Australia’s 2017 white paper on foreign policy is necessarily a sweeping ranking of priorities and partners. Not unexpectedly, the paper renews our commitment to our major partner, the United States, while foreshadowing a nuanced relationship with China, about which there has been much academic discussion.
The paper makes precious little mention, however, of France, our closest eastern neighbour through its territory, New Caledonia. France’s Pacific territory bookends the entire South Pacific—with New Caledonia at the western end off Queensland, and uninhabited Clipperton Island to the far east just off the Mexican coast—and occupies the strategic centre, at French Polynesia and the Territory of Wallis and Futuna. France also maintains naval and air assets and nearly 3,000 military personnel in New Caledonia and French Polynesia.
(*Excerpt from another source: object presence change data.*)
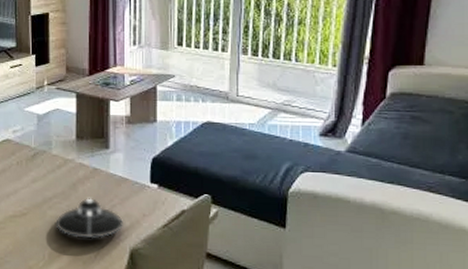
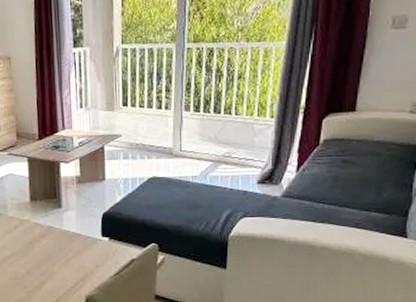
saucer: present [55,198,123,239] -> none [15,254,78,290]

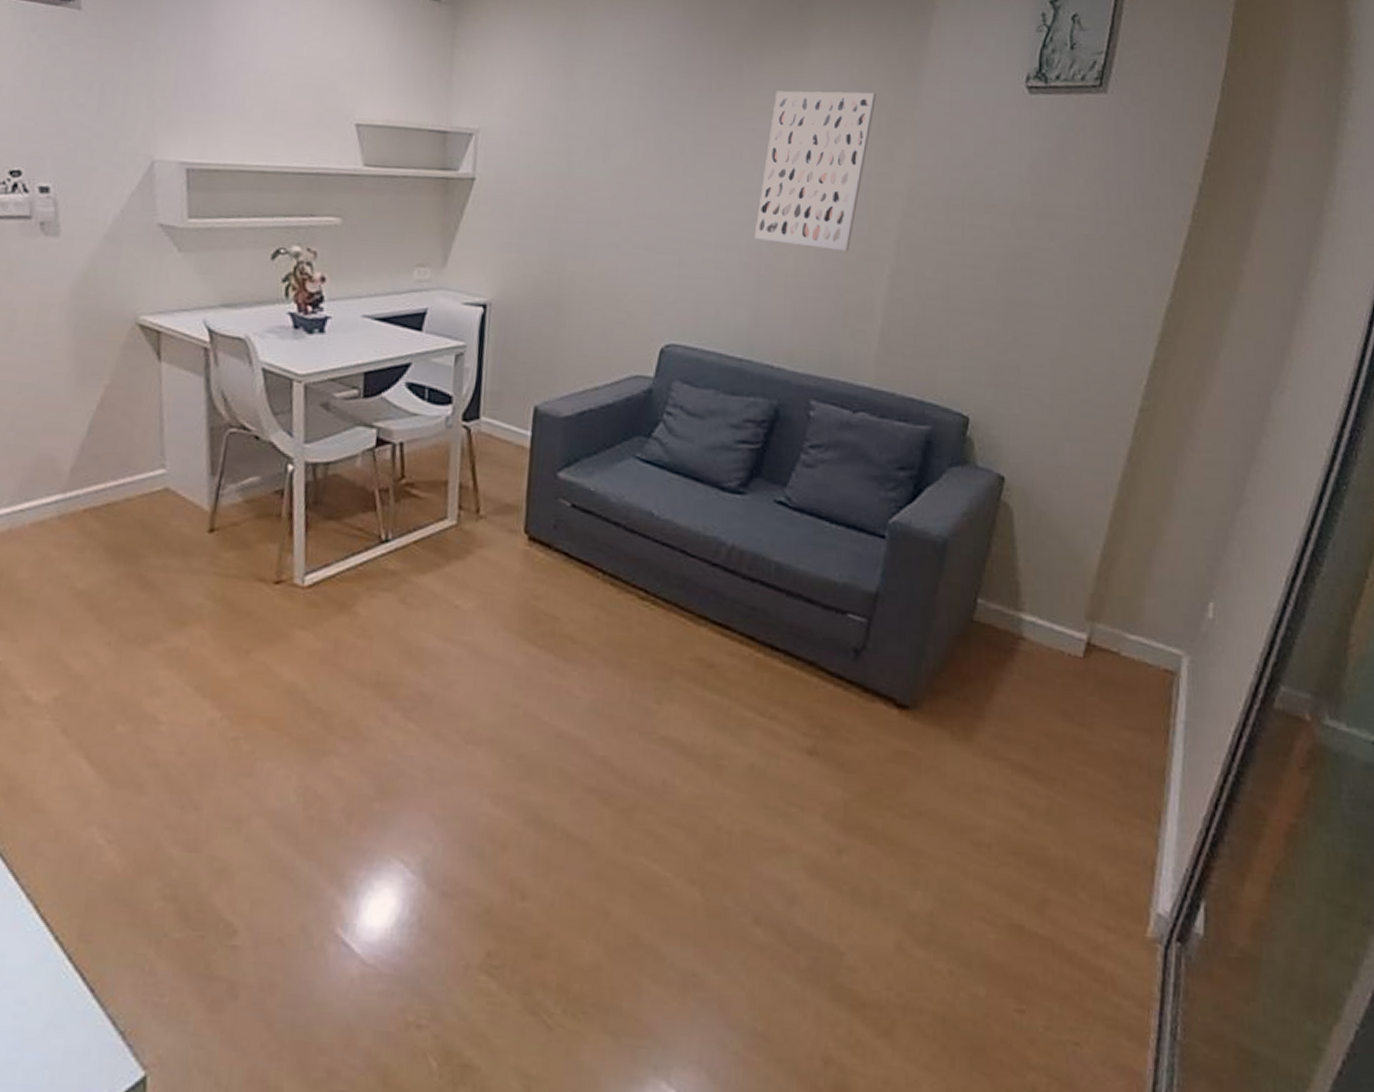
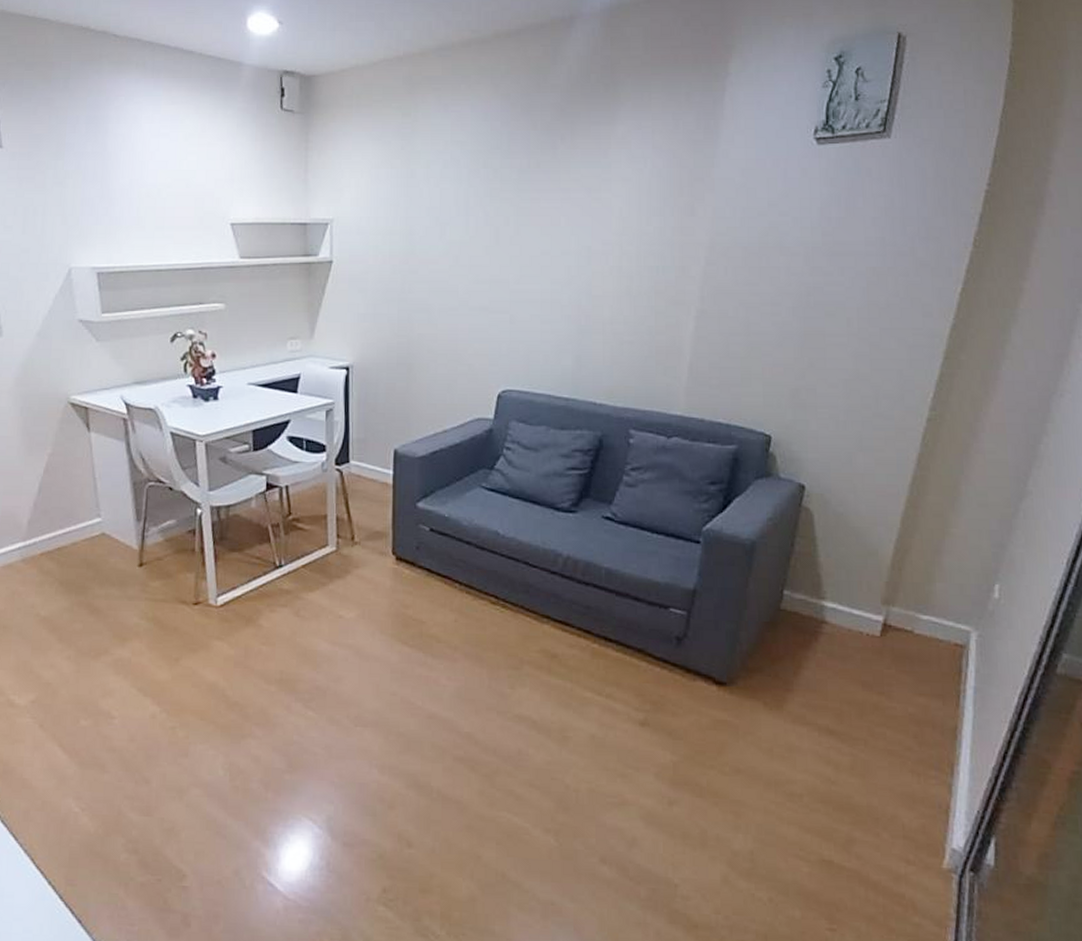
wall art: present [754,91,877,252] -> none [574,156,678,299]

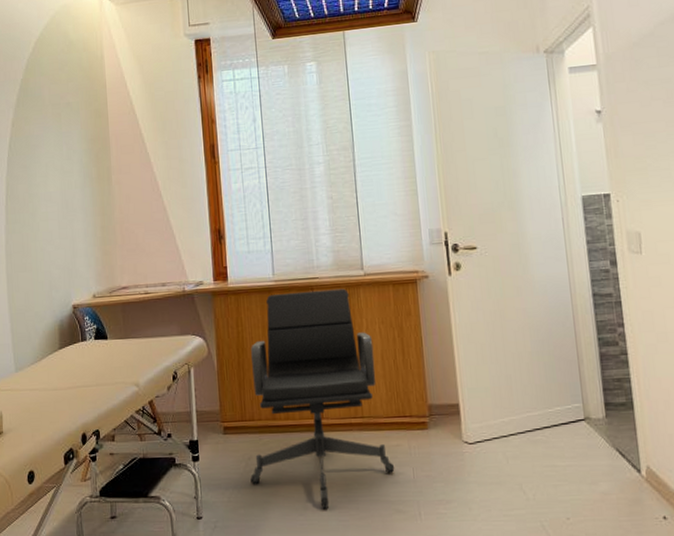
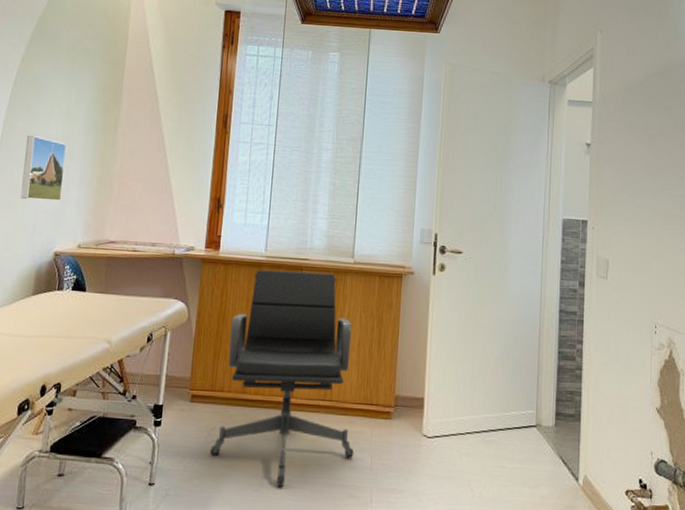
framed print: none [29,195,70,258] -> present [20,135,67,202]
In the way of these types of analyses, French strategic experts will undoubtedly play the game of ‘spot the references to France’ in this rare statement of Australian foreign policy objectives. In that they’ll be disappointed. There are just four specific mentions of ‘France’. Two of them are in the glossary (listing members of the G20 and the Joint Comprehensive Plan of Action relating to Iran’s nuclear program, pp. 118 and 119). Of the remaining two substantive references, the first (p. 81) identifies France as one of two key EU member states (the other is Germany) after the United Kingdom with which Australia will strengthen bilateral relationships on global economic governance. The other at least appears in the Pacific chapter (p. 103), but only notes joint maritime surveillance and disaster management activities with the US and New Zealand under the 1992 FRANZ arrangement.
While there are many general references to ‘working with [unspecified] others’ in the document (for example, over North Korea (p. 4) and on counter-terrorism (p. 7)) and one to working with ‘Pacific partners’ (p. 103), it can’t be assumed that France is among their number. It’s to be hoped that France isn’t covered by the reference in the Pacific chapter to engaging ‘the Pacific’s outside partners’ (p. 100), given France’s unique status as a Western partner with a substantial resident sovereign status in the South Pacific.
Why are these frugal references to France disappointing?
First, because France sees its relationship with Australia as entering a new ‘strategic partnership’ phase, and Australia itself signed on to an ‘enhanced strategic partnership‘ with France earlier this year. So far, the content of those intentions is less than clear, and the white paper doesn’t elaborate.
Second, Australia only last year granted its largest defence contract ever—$53 billion to construct 12 Shortfin Barracuda submarines—to France. It would be logical to extract some kind of quid pro quo in terms of, say, closer defence collaboration, a refreshed approach by France to concluding an EU free trade agreement with Australia, or greater scientific and technical collaboration. But there’s no such mention.
Third, France and Australia are facing the same challenges in the South Pacific region, and it isn’t unreasonable to assume that we would be looking at new ways to work with France to manage them.
A relevant side issue is the paper’s emphasis on the ‘Indo-Pacific’. This notion minimises Australia’s separate strategic reaches into the Pacific in the east, Asia-Pacific in the north, and the Indian Ocean to the west. It thereby conceptually diminishes relative Australian strategic influence in the Pacific at a time when the most dramatic geostrategic power shifts are occurring there. Australia, by its geography and continental status, is the only country to be endowed with such an enviable triple-headed reach. France, as a western ally which shares, through its overseas territories, two of those spheres of interest, in the Indian and Pacific oceans, would seem a logical partner.
The white paper’s relegation of France to the status of an important but primarily European power in Australia’s global efforts, and just a longstanding FRANZ partner in the South Pacific, undervalues the potential of a partnership with a well-resourced power with similar interests in the two oceans at a time of change.
Finally, the few references to France don’t seem to match with the paper’s overall prioritisation of climate change and sustainable development, key focal points in the immediate Pacific neighbourhood and areas in which France, through its technological expertise deriving from its research centres in the region, is well placed to contribute.